From an Editor's Desk: Short stories
I've been reading short stories lately that are short stories in name only. Some of them are character studies, or anecdotes, or rambles without a particular destination. A short story is first and foremost a
story. Which means it includes a beginning, middle and an end. The end resolves a situation, usually a conflict, that begins the story and the opening creates a threat in the protagonist's life. Short stories will always include a character who is changed, or better yet, profoundly changed by the events of the
story. No change, no story.
In potent short stories the voice is always authentic and memorable, conflict simmers throughout, and the first paragraph is so finely wrought that it's the literary equivalent of a
Fabergé egg. Here's are a few beginnings from
Amy Bloom's short story collection
Where the God of Love Hangs Out. I cannot recommend these stories too often.Notice how the voice in each opening is distinctive.
By-And-By
Every death is violent.
The iris, the rainbow of the eye, closes down. The pupil spreads out like black water. It seems natural, if you are there to push the lid down, to ease the pleated shade over the ball, down to the lower lashes. The light is out, close the door.
Sleepwalking
I was born smart and had been lucky my whole life, so I didn't even know that what I thought was careful planning was nothing more than being in the right place at the right time, missing an avalanche I didn't even hear.
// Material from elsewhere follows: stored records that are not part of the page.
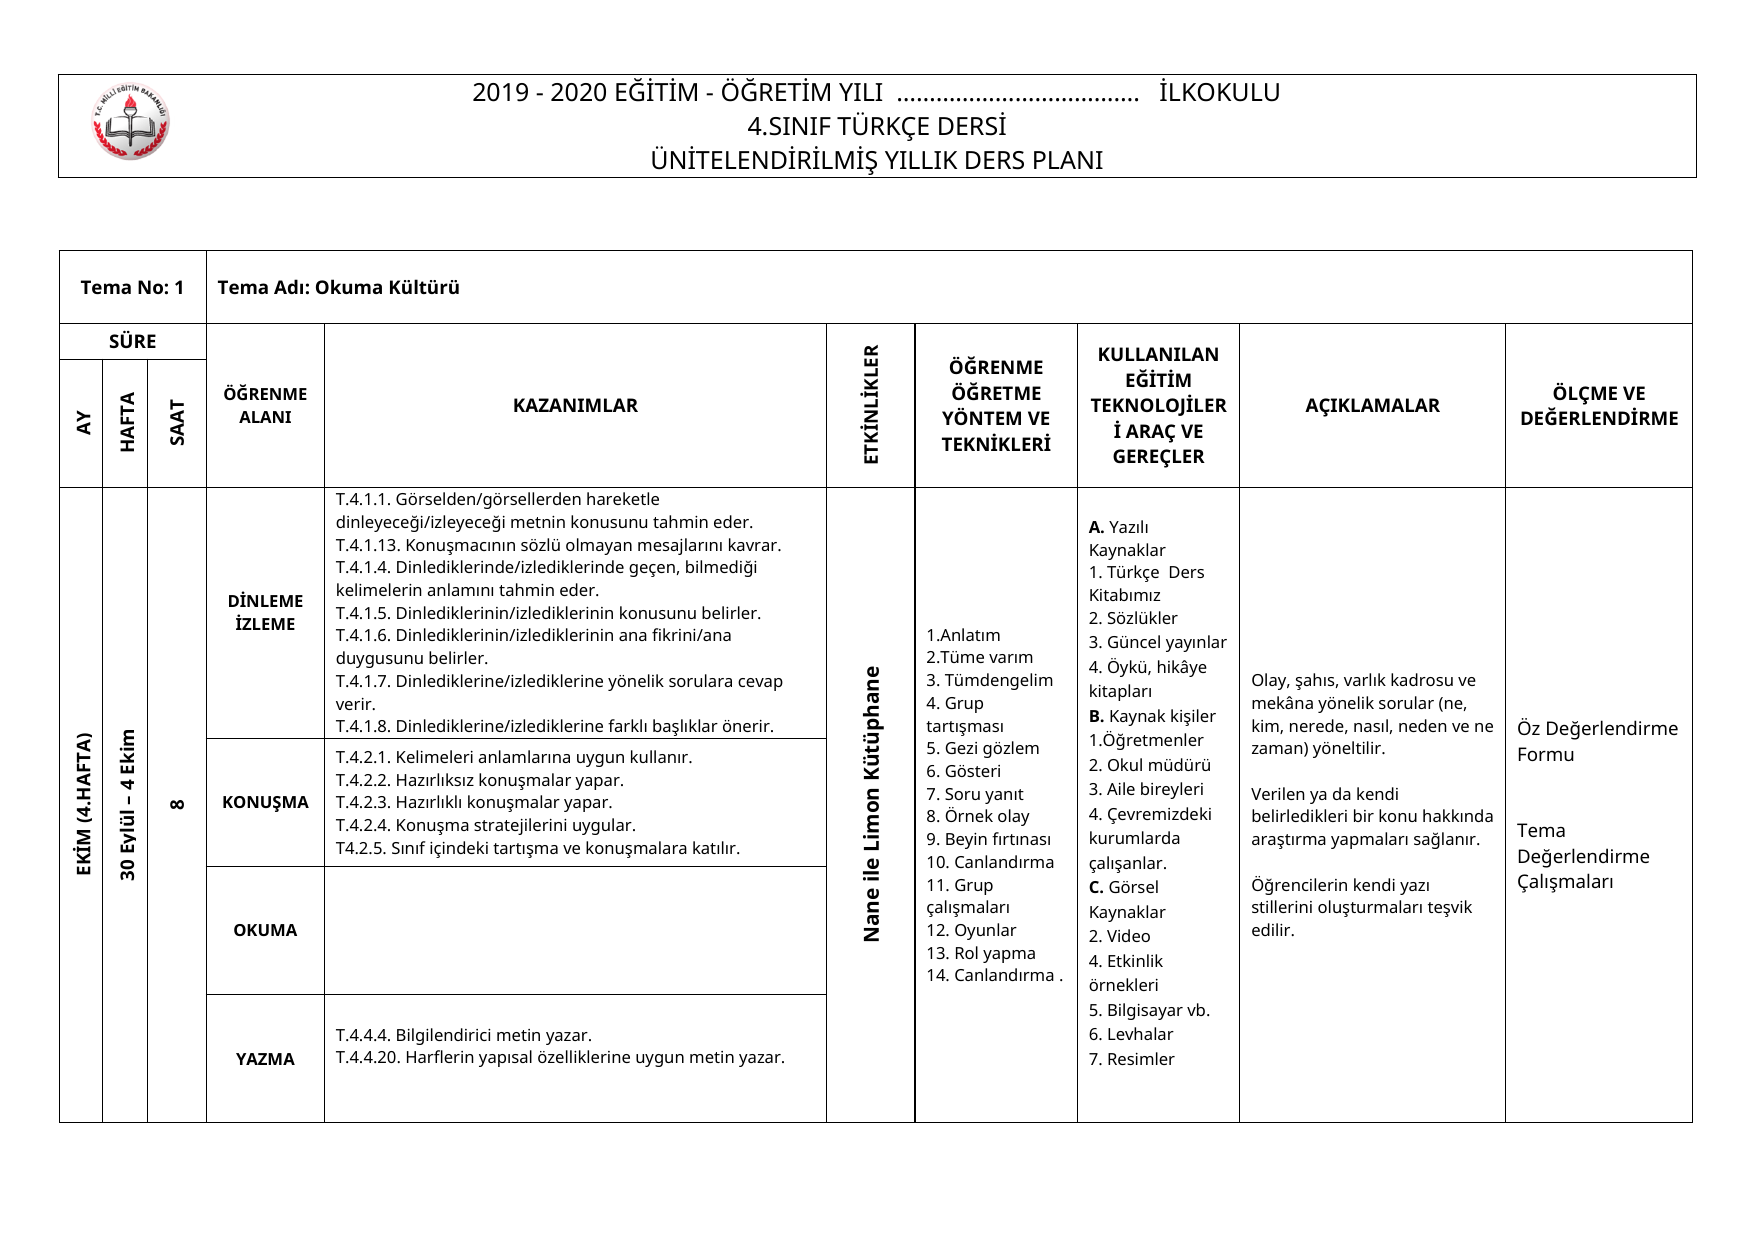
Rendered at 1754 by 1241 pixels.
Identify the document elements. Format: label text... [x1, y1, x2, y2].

table_cell SÜRE [60, 324, 206, 358]
table_cell ÖĞRENME ALANI [207, 324, 324, 487]
table_cell 30 Eylül – 4 Ekim [103, 488, 147, 1122]
table_cell Öz Değerlendirme Formu Tema Değerlendirme Çalışmaları [1506, 488, 1692, 1122]
table_cell 8 [148, 488, 206, 1122]
table_cell T.4.1.1. Görselden/görsellerden hareketle dinleyeceği/izleyeceği metnin konusunu tahmin eder. T.4.1.13. Konuşmacının sözlü olmayan mesajlarını kavrar. T.4.1.4. Dinlediklerinde/izlediklerinde geçen, bilmediği kelimelerin anlamını tahmin eder. T.4.1.5. Dinlediklerinin/izlediklerinin konusunu belirler. T.4.1.6. Dinlediklerinin/izlediklerinin ana fikrini/ana duygusunu belirler. T.4.1.7. Dinlediklerine/izlediklerine yönelik sorulara cevap verir. T.4.1.8. Dinlediklerine/izlediklerine farklı başlıklar önerir. [325, 488, 826, 738]
table_cell EKİM (4.HAFTA) [60, 488, 102, 1122]
table_cell KAZANIMLAR [325, 324, 826, 487]
table_cell OKUMA [207, 867, 324, 994]
table_cell T.4.2.1. Kelimeleri anlamlarına uygun kullanır. T.4.2.2. Hazırlıksız konuşmalar yapar. T.4.2.3. Hazırlıklı konuşmalar yapar. T.4.2.4. Konuşma stratejilerini uygular. T4.2.5. Sınıf içindeki tartışma ve konuşmalara katılır. [325, 739, 826, 866]
table_cell T.4.4.4. Bilgilendirici metin yazar. T.4.4.20. Harflerin yapısal özelliklerine uygun metin yazar. [325, 995, 826, 1122]
table_cell A. Yazılı Kaynaklar 1. Türkçe Ders Kitabımız 2. Sözlükler 3. Güncel yayınlar 4. Öykü, hikâye kitapları B. Kaynak kişiler 1.Öğretmenler 2. Okul müdürü 3. Aile bireyleri 4. Çevremizdeki kurumlarda çalışanlar. C. Görsel Kaynaklar 2. Video 4. Etkinlik örnekleri 5. Bilgisayar vb. 6. Levhalar 7. Resimler [1078, 488, 1239, 1122]
table_cell AÇIKLAMALAR [1240, 324, 1505, 487]
picture [85, 77, 175, 167]
table_cell ETKİNLİKLER [827, 324, 914, 487]
table_cell YAZMA [207, 995, 324, 1122]
table_header Tema No: 1 [60, 251, 206, 323]
table_cell DİNLEME İZLEME [207, 488, 324, 738]
table_cell ÖLÇME VE DEĞERLENDİRME [1506, 324, 1692, 487]
table_cell [325, 867, 826, 994]
table_cell SAAT [148, 360, 206, 487]
table_cell KULLANILAN EĞİTİM TEKNOLOJİLERİ ARAÇ VE GEREÇLER [1078, 324, 1239, 487]
table_cell AY [60, 360, 102, 487]
table_header Tema Adı: Okuma Kültürü [207, 251, 1692, 323]
table_cell KONUŞMA [207, 739, 324, 866]
table_cell ÖĞRENME ÖĞRETME YÖNTEM VE TEKNİKLERİ [916, 324, 1077, 487]
table_cell Olay, şahıs, varlık kadrosu ve mekâna yönelik sorular (ne, kim, nerede, nasıl, neden ve ne zaman) yöneltilir. Verilen ya da kendi belirledikleri bir konu hakkında araştırma yapmaları sağlanır. Öğrencilerin kendi yazı stillerini oluşturmaları teşvik edilir. [1240, 488, 1505, 1122]
table_cell 1.Anlatım 2.Tüme varım 3. Tümdengelim 4. Grup tartışması 5. Gezi gözlem 6. Gösteri 7. Soru yanıt 8. Örnek olay 9. Beyin fırtınası 10. Canlandırma 11. Grup çalışmaları 12. Oyunlar 13. Rol yapma 14. Canlandırma . [916, 488, 1077, 1122]
table_cell HAFTA [103, 360, 147, 487]
table_cell Nane ile Limon Kütüphane [827, 488, 914, 1122]
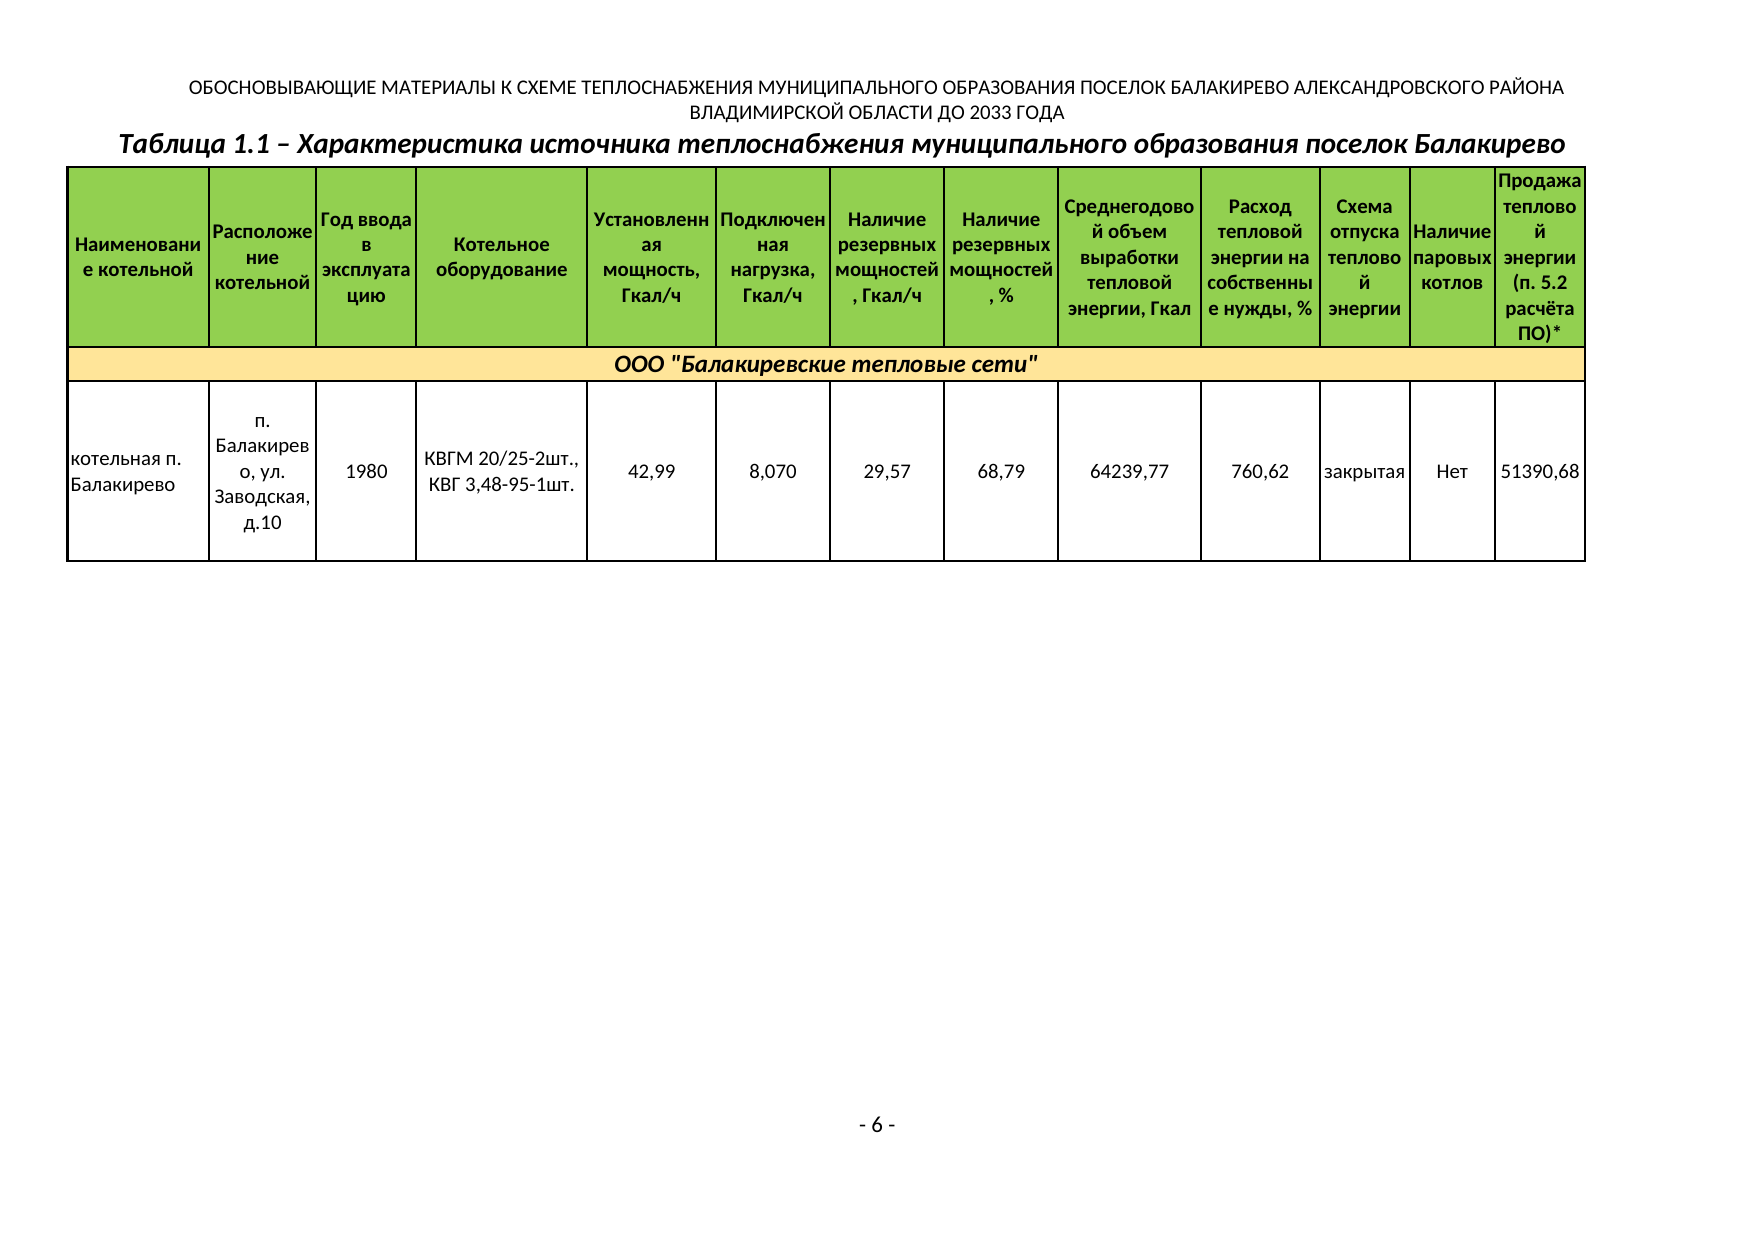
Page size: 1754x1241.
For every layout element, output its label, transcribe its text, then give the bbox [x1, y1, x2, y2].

table_cell закрытая [1321, 382, 1409, 560]
table_cell 1980 [317, 382, 415, 560]
table_cell 29,57 [831, 382, 943, 560]
table_cell 64239,77 [1059, 382, 1200, 560]
text Таблица 1.1 – Характеристика источника теплоснабжения муниципального образования поселок Балакирево [118, 125, 1636, 160]
table_cell 760,62 [1202, 382, 1319, 560]
table_header Схема отпуска тепловой энергии [1321, 168, 1409, 346]
table_header Продажа тепловой энергии (п. 5.2 расчёта ПО)* [1496, 168, 1584, 346]
table_cell 8,070 [717, 382, 829, 560]
table_header Наличие паровых котлов [1411, 168, 1494, 346]
table_cell ООО "Балакиревские тепловые сети" [69, 348, 1584, 380]
table_header Расход тепловой энергии на собственные нужды, % [1202, 168, 1319, 346]
table_header Котельное оборудование [417, 168, 586, 346]
table_cell котельная п. Балакирево [69, 382, 208, 560]
table_header Год ввода в эксплуатацию [317, 168, 415, 346]
table_cell 42,99 [588, 382, 715, 560]
table_cell КВГМ 20/25-2шт., КВГ 3,48-95-1шт. [417, 382, 586, 560]
table_header Наименование котельной [69, 168, 208, 346]
table_header Установленная мощность, Гкал/ч [588, 168, 715, 346]
table_header Подключенная нагрузка, Гкал/ч [717, 168, 829, 346]
table_header Среднегодовой объем выработки тепловой энергии, Гкал [1059, 168, 1200, 346]
table_cell 51390,68 [1496, 382, 1584, 560]
table_header Расположение котельной [210, 168, 315, 346]
table_cell 68,79 [945, 382, 1057, 560]
table_cell Нет [1411, 382, 1494, 560]
table_header Наличие резервных мощностей, Гкал/ч [831, 168, 943, 346]
table_header Наличие резервных мощностей, % [945, 168, 1057, 346]
table_cell п. Балакирево, ул. Заводская, д.10 [210, 382, 315, 560]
After the funeral was over and the cold turkey and the glazed ham were demolished and some very good jazz was played and some very good musicians went home drunk on bourbon poured in my husband's honor, it just me, my mother-in-law Ruth, and out two boys Lionel junior from Lionel's second marriage and our little boy , Buster.
Compassion and Mercy
No power.
The roads were thick with pine branches and whole birch trees, the heavy boughs breaking off and landing on top of houses and cars and in front of driveways. The low, looping power lines coiled onto the road, and even from their bedroom window, Clare could see silver branches dangling in the icy wire. Highways were closed. Classes were canceled. The phone didn't work. The front steps were slipper as hell.
William kept a fire going in the living room and Clare toasted rye bread on the end of fondue forks for breakfast, and in the early afternoon they wrapped cheese sandwiches in tin foil and threw them into the embers for fifteen minutes. William was in charge of dinner and making hot water for Thai ginger soup-in-a-blow. They used the snow bank at the kitchen door to chill the Chardonnay.